Text read from the pages:
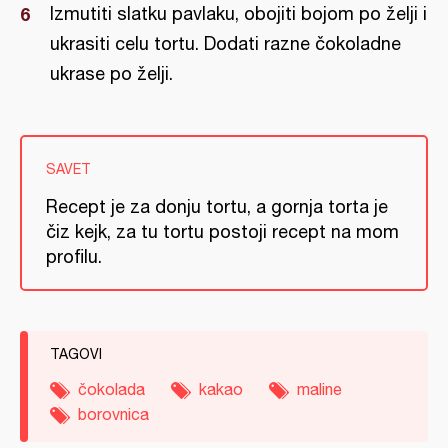
Izmutiti slatku pavlaku, obojiti bojom po želji i
ukrasiti celu tortu. Dodati razne čokoladne
ukrase po želji.
SAVET
Recept je za donju tortu, a gornja torta je
čiz kejk, za tu tortu postoji recept na mom
profilu.
TAGOVI
čokolada
kakao
maline
borovnica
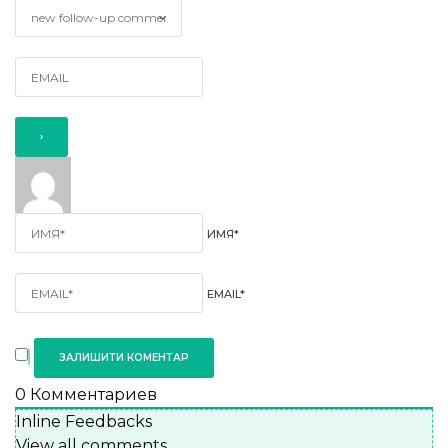
ИМЯ*
EMAIL*
0
Комментариев
Inline Feedbacks
View all comments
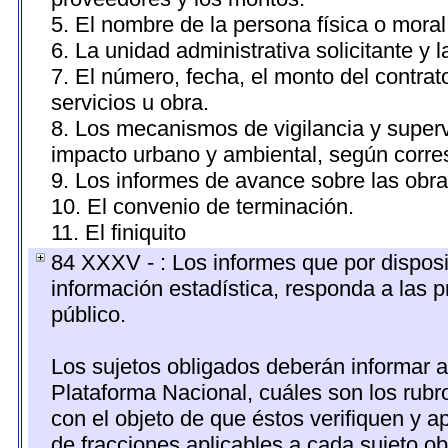
5. El nombre de la persona física o moral
6. La unidad administrativa solicitante y 
7. El número, fecha, el monto del contrat
servicios u obra.
8. Los mecanismos de vigilancia y superv
impacto urbano y ambiental, según corr
9. Los informes de avance sobre las obra
10. El convenio de terminación.
11. El finiquito
84 XXXV - : Los informes que por disposi
información estadística, responda a las 
público.
Los sujetos obligados deberán informar a
Plataforma Nacional, cuáles son los rubr
con el objeto de que éstos verifiquen y a
de fracciones aplicables a cada sujeto ob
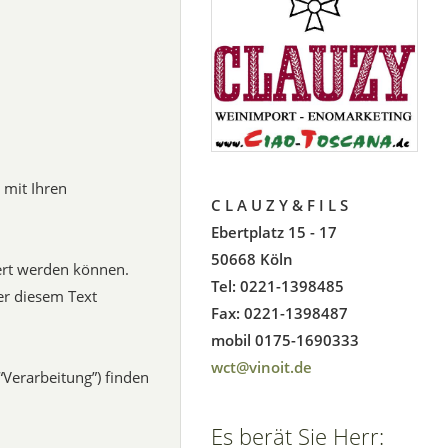
 mit Ihren
C L A U Z Y & F I L S
Ebertplatz 15 - 17
50668 Köln
iert werden können.
Tel: 0221-1398485
er diesem Text
Fax: 0221-1398487
mobil 0175-1690333
wct@vinoit.de
“Verarbeitung”) finden
Es berät Sie Herr:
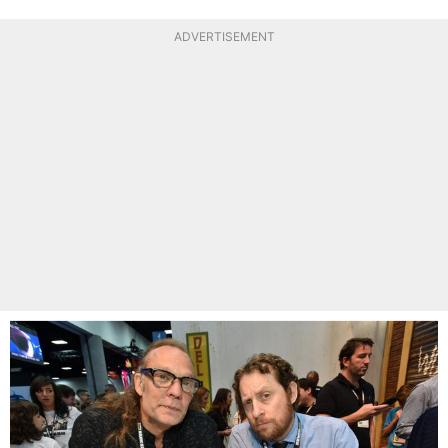
ADVERTISEMENT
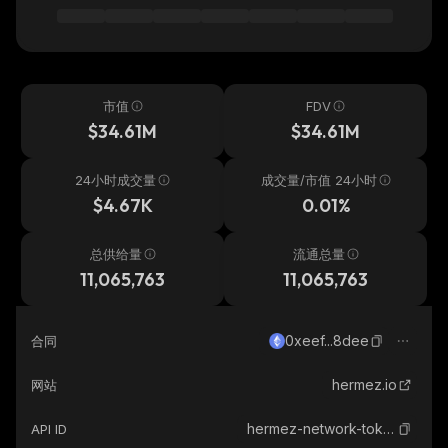
市值
FDV
$34.61M
$34.61M
24小时成交量
成交量/市值 24小时
$4.67K
0.01%
总供给量
流通总量
11,065,763
11,065,763
0xeef...8dee
合同
hermez.io
网站
hermez-network-token
API ID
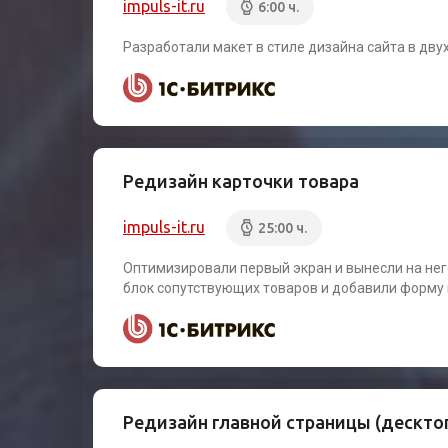
impuls-it.ru
6:00 ч.
Разработали макет в стиле дизайна сайта в дву
Редизайн карточки товара
impuls-it.ru
25:00 ч.
Оптимизировали первый экран и вынесли на не
блок сопутствующих товаров и добавили форму 
Редизайн главной страницы (дескто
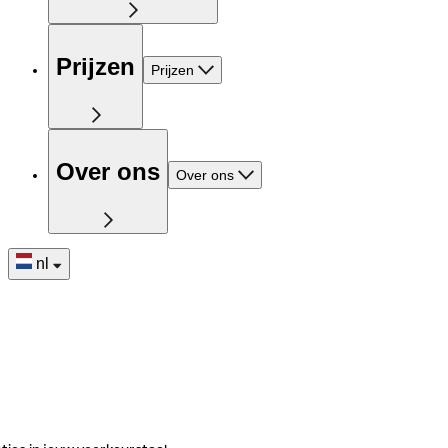
Prijzen
Prijzen
Over ons
Over ons
nl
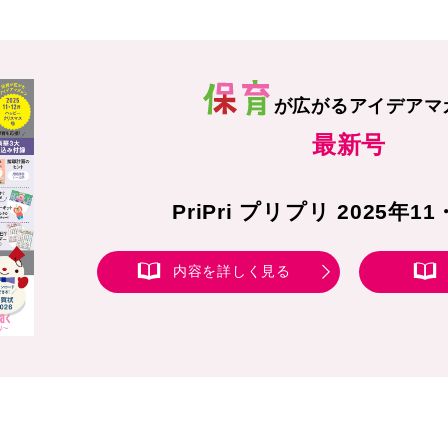
が広がる
アイデアマ
最新号
PriPri プリプリ 2025年1
内容を詳しく見る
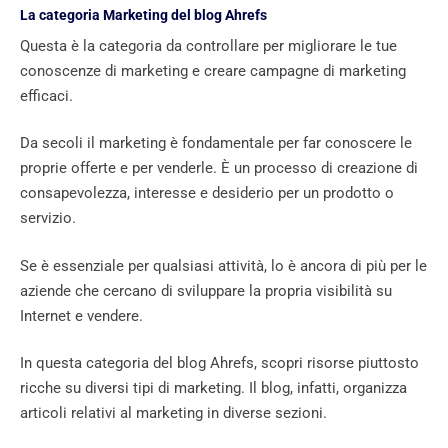
La categoria Marketing del blog Ahrefs
Questa è la categoria da controllare per migliorare le tue
conoscenze di marketing e creare campagne di marketing
efficaci.
Da secoli il marketing è fondamentale per far conoscere le
proprie offerte e per venderle. È un processo di creazione di
consapevolezza, interesse e desiderio per un prodotto o
servizio.
Se è essenziale per qualsiasi attività, lo è ancora di più per le
aziende che cercano di sviluppare la propria visibilità su
Internet e vendere.
In questa categoria del blog Ahrefs, scopri risorse piuttosto
ricche su diversi tipi di marketing. Il blog, infatti, organizza
articoli relativi al marketing in diverse sezioni.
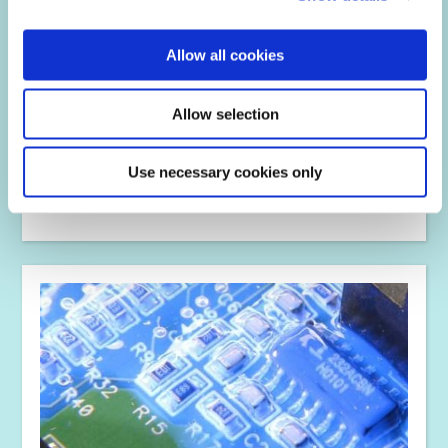
Allow all cookies
Allow selection
멀티큐어® 기술
Use necessary cookies only
2차 열이나 활성제 경화 기능이 있는 광경화성 소재입니다.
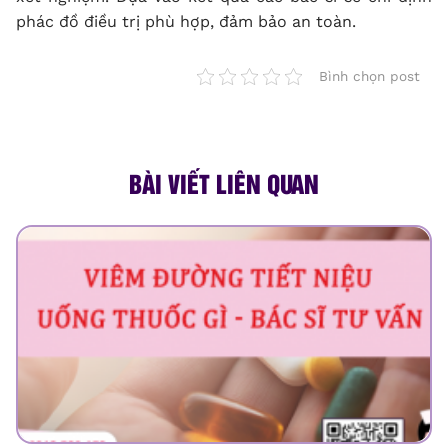
phác đồ điều trị phù hợp, đảm bảo an toàn.
Bình chọn post
BÀI VIẾT LIÊN QUAN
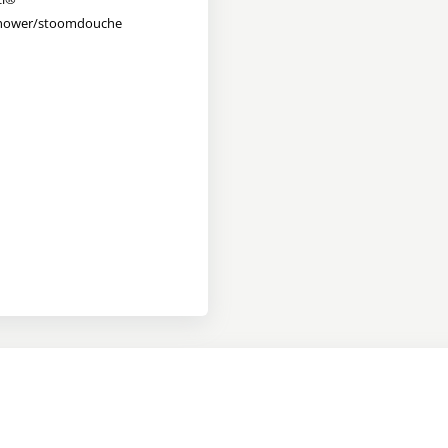
hower/stoomdouche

**EXERCISE**: Copy back, word for word, the rows starting with the row that contains "Allow all cookies" and going on through the last row. Leave the pictures out of your answer.

**TASK RESULT**:
Allow all cookies
Allow selection
멀티큐어® 기술
Use necessary cookies only
2차 열이나 활성제 경화 기능이 있는 광경화성 소재입니다.
phác đồ điều trị phù hợp, đảm bảo an toàn.
Bình chọn post
BÀI VIẾT LIÊN QUAN
hower/stoomdouche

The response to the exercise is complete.